The massacres were not driven solely by an ethnic hatred of one group, the majority Hutu, against the minority Tutsi, she said. "If people had refused to kill because it didn't sound right, if there were not the material bribes ? I feel there were enough people to allow a genocide not to take place."

Many Rwandans joined in the mass killings because they were exploited, she said. At the same time, she said, "There were definitely people who killed wantonly."

Born in Britain, Ms. Koff spent her primary school years in London, and then moved to the United States ? Washington and then Los Angeles. She seems more American than English, though at times she slips into a British accent. In the last 18 months, she has split her time between Melbourne and Los Angeles, and plans to return to the United States full time, she said.

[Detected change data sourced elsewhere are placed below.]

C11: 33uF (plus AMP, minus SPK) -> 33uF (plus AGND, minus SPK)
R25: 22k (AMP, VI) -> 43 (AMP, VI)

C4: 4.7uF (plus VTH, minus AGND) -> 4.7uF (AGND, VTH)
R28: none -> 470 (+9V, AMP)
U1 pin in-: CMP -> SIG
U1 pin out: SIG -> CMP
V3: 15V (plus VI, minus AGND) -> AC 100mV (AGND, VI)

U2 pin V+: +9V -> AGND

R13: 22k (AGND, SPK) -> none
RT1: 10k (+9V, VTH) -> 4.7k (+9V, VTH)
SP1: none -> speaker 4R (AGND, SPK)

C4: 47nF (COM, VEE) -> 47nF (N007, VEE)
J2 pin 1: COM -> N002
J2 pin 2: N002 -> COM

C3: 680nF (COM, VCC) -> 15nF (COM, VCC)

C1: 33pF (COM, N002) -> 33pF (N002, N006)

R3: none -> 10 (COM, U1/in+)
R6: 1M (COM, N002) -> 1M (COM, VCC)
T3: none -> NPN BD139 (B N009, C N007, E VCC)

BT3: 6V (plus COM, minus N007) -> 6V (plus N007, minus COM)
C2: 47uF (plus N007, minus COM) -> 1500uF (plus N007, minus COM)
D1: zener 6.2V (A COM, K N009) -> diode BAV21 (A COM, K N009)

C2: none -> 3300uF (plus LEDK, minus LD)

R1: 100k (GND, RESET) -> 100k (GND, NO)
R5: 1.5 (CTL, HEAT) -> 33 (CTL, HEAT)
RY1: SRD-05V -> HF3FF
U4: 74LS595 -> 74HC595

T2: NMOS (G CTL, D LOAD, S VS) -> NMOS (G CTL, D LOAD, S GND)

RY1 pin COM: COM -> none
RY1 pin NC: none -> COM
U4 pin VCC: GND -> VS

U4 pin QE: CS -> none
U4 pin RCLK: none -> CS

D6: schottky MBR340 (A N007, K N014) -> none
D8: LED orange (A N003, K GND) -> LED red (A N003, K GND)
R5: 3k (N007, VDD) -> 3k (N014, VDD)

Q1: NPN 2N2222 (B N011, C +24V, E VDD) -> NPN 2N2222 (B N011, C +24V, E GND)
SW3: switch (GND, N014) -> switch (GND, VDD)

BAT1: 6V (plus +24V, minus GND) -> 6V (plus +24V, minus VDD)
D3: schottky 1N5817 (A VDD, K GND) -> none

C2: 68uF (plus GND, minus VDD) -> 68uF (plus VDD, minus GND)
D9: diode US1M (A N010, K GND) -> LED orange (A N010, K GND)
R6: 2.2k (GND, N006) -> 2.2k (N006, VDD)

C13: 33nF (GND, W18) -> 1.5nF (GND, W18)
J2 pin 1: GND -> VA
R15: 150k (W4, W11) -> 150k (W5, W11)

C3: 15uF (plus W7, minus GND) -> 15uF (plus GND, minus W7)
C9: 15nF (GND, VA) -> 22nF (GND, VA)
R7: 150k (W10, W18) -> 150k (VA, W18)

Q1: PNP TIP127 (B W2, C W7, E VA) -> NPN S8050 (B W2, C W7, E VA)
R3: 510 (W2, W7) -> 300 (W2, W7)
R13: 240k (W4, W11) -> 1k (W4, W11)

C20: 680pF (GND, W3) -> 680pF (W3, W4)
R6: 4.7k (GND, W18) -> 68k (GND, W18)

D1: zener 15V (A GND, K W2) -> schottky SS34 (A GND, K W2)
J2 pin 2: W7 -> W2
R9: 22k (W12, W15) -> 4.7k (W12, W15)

Her real education came during her childhood traveling. Her father, David Koff, and her mother, Musindo Mwinyipembe, believed that taking their two children to the gritty reaches of Africa was the best preparation for life.

Her memories of Somalia include playing on the beach at Mogadishu with Somali children. At the same time, she came across expatriates who lived in Mogadishu behind high walls studded with cut glass to keep out local people.

She reports in her book that she sometimes felt the United Nations forensic missions were similarly isolated from the communities they were working within.

Ms. Koff seems to inherit much of her drive from her father, whose work focused on the poor. In 1980, Mr. Koff fought the Boston public television station, WGBH, when executives there were unhappy with "Blacks Britannica," a documentary they had commissioned him to make on race in Britain.

After WGBH made cuts that altered the film's militant message, Mr. Koff went to court, seeking an order barring the station from broadcasting the edited version.

He lost. But the episode left an indelible impression on his daughter, who was left in Britain at school while her parents fought the case in America. "I was 6 or 7 years old," she recalled. "We didn't understand the ins and outs, but understood something was going on."

Her next mission? A change. Ms. Koff plans to start a private agency in the United States that will help families with missing family members. She plans to act as a go-between for the families with the coroner's offices and the F.B.I.

"There are 5,000 long-term unidentified adult bodies in California," she said. "Three thousand to 3,500 adults go missing in suspicious circumstances in California every year. It is often very difficult for the families to get cooperation from the police and medical examiners."

The new work will keep her involved with her first love: bones. "I have an innate excitement about bones," she said. "They speak to me." She quotes her mentor, Clyde Snow, a pioneer in the field of forensic anthropology. "He said, `Bones don't lie.' I like that."